The 2013 comedy, penned by “Legally Blonde” lyricist Nell Benjamin, examines social issues like sexism and colonialism through a modern lens, following anthropologist Spotte-Hume as she attempts to gain entry to The Explorers Club.

Despite her qualifications — the play opens shortly after Spotte-Hume’s return from the Lost City of Pahatlabong, which she “discovers” much in the way Christopher Columbus “discovered” America — she struggles to earn the respect of her male counterparts, who turn out to be silly idiots.

One explorer, Harry Percy, is a dimwitted “lug” of a man who unsuccessfully launched a mission to the nonexistent East Pole. Another, Professor Sloane, a so-called “archaeo-theologist,” believes women are inherently devious and weak-willed, and hence would tarnish The Explorers Club name.
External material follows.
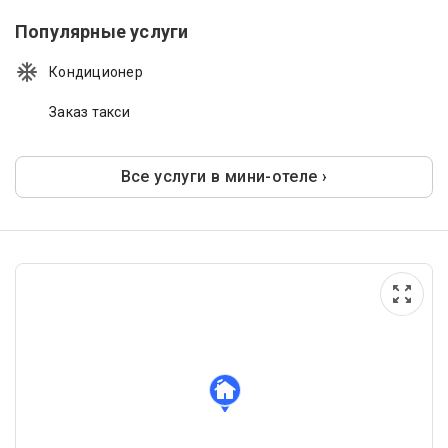
Популярные услуги
Кондиционер
Заказ такси
Все услуги в мини-отеле ›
Only Lucius Fretway, the club’s acting president, wants to admit Spotte-Hume, with whom he is smitten.

“I think she truly is more of a scientist like Darwin was. He wasn’t exploiting what he looked for, he was just trying to learn,” Ries says. “If there is a straight man in the play, it’s Phyllida.”

In Theatre Lawrence’s production, actress Abby Hadel plays both Spotte-Hume and her uppity sister, Countess Glamorgan.

To avoid confusion, costumer Jane Pennington made sure to emphasize the “expense and luxuriousness” of the countess’ clothing, while dressing Hadel in more conservative outfits as Spotte-Hume, often relying on reproduced Victorian-era dress patterns.

When the two go to meet the queen, however, Spotte-Humme opts out of her khaki explorer suits and instead wears a “rich” gown that would have been much more conventional for a lady of the time period.

“She’s still very feminine and she’s the object of [Lucius’] affection, so she can’t be portrayed in really manly clothes,” Pennington says. “You need to see that she, in spite of what she does in regards to exploring, is still a girl’s girl.”

The idea that Phyllida Spotte-Hume can forge ahead in a male-dominated field despite while retaining her femininity is a thoroughly modern concept, Ries says.

In a sublime coincidence, The Explorers Club, it turns out, actually exists. Founded in 1904 in New York City, a quarter-century after the events of the play, the real-life organization is still around today. But, echoing the attitudes of its fictional counterpart, the organization didn’t admit women until 1981.

While one sister married a well-to-do count and spends her days being waited on by servants, the other leads expeditions through treacherous terrains and studies the customs of indigenous tribes.

But really, says Ries, they’re not all that different. They just chose different paths in life.

“It almost feels like the same woman looking into the mirror — which way one could go and the other went,” Ries says. “I think they’re practically mirror images. They’re doppelgangers.”